Tuesday, December 18, 2012

Florence mayor Matteo Renzi takes stand against Oltrarno residents

Matteo Renzi, the mayor of Florence, dropped out of local politics for several months to run in the center-left primary elections, where he came second.

Soon after coming back to Florence, he gave an interview to the local edition of Corriere della Sera (Corriere fiorentino). The interviewer asked him his opinion about the revolt of the Oltrarno district against a proposed underground parking lot in the historic Piazza del Carmine.

The Town Council had unanimously voted to put the project on a back burner while awaiting the outcome of consultations with the citizens. Apparently uninterested in this decision, Renzi comes out clearly on the side of building the parking lot:
"As soon as possible, I want to organize a public meeting to see those who say no in the face, and hear why. This scanty group [sparuto gruppo] of residents evidently does not know that, with 250 places for parking cars on its surface, one of Florence's most beautiful piazze will continue to be spoiled by a carpet of cars. This way, parking time for cars is definitely longer than it would be in an underground parking lot, where residents could enjoy reduced fees.
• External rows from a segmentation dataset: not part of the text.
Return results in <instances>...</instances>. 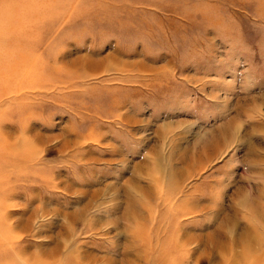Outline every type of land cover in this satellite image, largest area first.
Here are the masks:
<instances>
[{
    "label": "rangeland",
    "instance_id": "1",
    "mask_svg": "<svg viewBox=\"0 0 264 264\" xmlns=\"http://www.w3.org/2000/svg\"><path fill=\"white\" fill-rule=\"evenodd\" d=\"M0 264H264V0H0Z\"/></svg>",
    "mask_w": 264,
    "mask_h": 264
}]
</instances>
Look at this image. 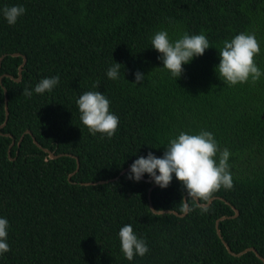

My tongue is itching: the Town does something after forty years of talking, and all I hear are protests".

In other words, the mayor of Florence believes that opposition is limited to a "scanty group" of residents, apparently so ignorant as to be unaware that there are currently cars parked in Piazza del Carmine; and the fact that there are too many cars parked there leads the mayor to say that it is necessary to tear up the whole square and dig an underground parking lot into it, so as to attract more cars.

The "scanty group" are 1.400 residents who put their handwritten names and addresses (no dubious clicks on a website) on a petition against building the underground parking lot.

How scanty a group is that actually? The district directly involved in the parking lot project (between Via del Campuccio, Via de' Serragli and Porta San Frediano), in 2007 had 3.167 inhabitants altogether. Though not all petitioners come from this district, the vast majority certainly do.

In ecologically sensitive times, the mayor tries to make the residents look as if they were selfish people who prefer cars to monuments. 

Actually, on December 12 - the same day Renzi gave his interview - residents submitted no less than three different projects aimed at freeing the piazza from the cars currently occupying it, without however having to dig an enormous pit in the middle of it, which could damage the artistic heritage of the square, unsettle the weak soil below the unsteady foundations of the ancient buildings around, and would certainly block life in the whole district for years.

The issue is not therefore the "carpet of cars".

The issue is a proposal, submitted in May 2012 by Firenze Parcheggi - a company whose chairman just happens to be Matteo Renzi's main sponsor during the recent primary elections - which calls for replacing today's 247 surface parking places, currently reserved to residents, with 209 quickly revolving places designed to attract more traffic into the area and to take a large part of the district out of the restricted traffic zone.

The real issue is the one we have already explained in detail in this blog: the attempt to transform the last popular (and happily multi-ethnic) quarter of old Florence into a show window of banks and luxury boutiques during the day, and noisy pubs and discos during the night.

Oltrarno's residents will be happy to make sacrifices to have less traffic in the area, not more. Which is why they area asking for restricted traffic in the district 24 hours a day, no more large tourist buses roaring up and down the narrow Via de' Serragli and Via Romana, and the installation of pollution monitoring devices.


  1. I couldn't agree more. I am one of the 3,167 residents in S. Frediano whose lives will be hugely and negatively affected by the proposed underground parking lot and, judging by the vast numbers of residents who come to our frequent meetings to express their opposition and discuss the repercussions of this projected "attrattore di traffico", we are not at all a "sparuto gruppo" as Renzi claims. Life in the neighborhood will be unlivable - both during the excavations and the construction of this monstrosity, and in the following years with a constant flow of cars bringing pollution and traffic into this last remaining residential haven of the centro storico.

    Renzi clearly has his own personal agenda which is dictated by interests that are not in harmony with those of the local residents, who want less, not more, traffic. It is evident that the residents who currently have preferential parking in P.za del Carmine, would be unable to pay €3 an hour to leave their cars in the underground parking area. And Renzi offers no solution for the cars of those who live in S. Frediano and who have the necessity of keeping a vehicle for a variety of needs.

    The reasons for our opposition to this parking lot are many and have been widely publicized in our repeated encounters with the city administrators. Evidently Renzi is too occupied elsewhere to stop and listen - or else he has a vested interest in building this parking lot AT ALL AND ANY COST.

    1. Actually Renzi does offer a solution, unspecified "special rates" for residents.

      There is one example of this currently in Florence.

      At the Sant'Ambrogio parking area, residents pay a "special rate" of 160 euros a month, which comes to nearly 2.000 euros a year - a financial punishment for those who live in the area, and an incentive to move elsewhere.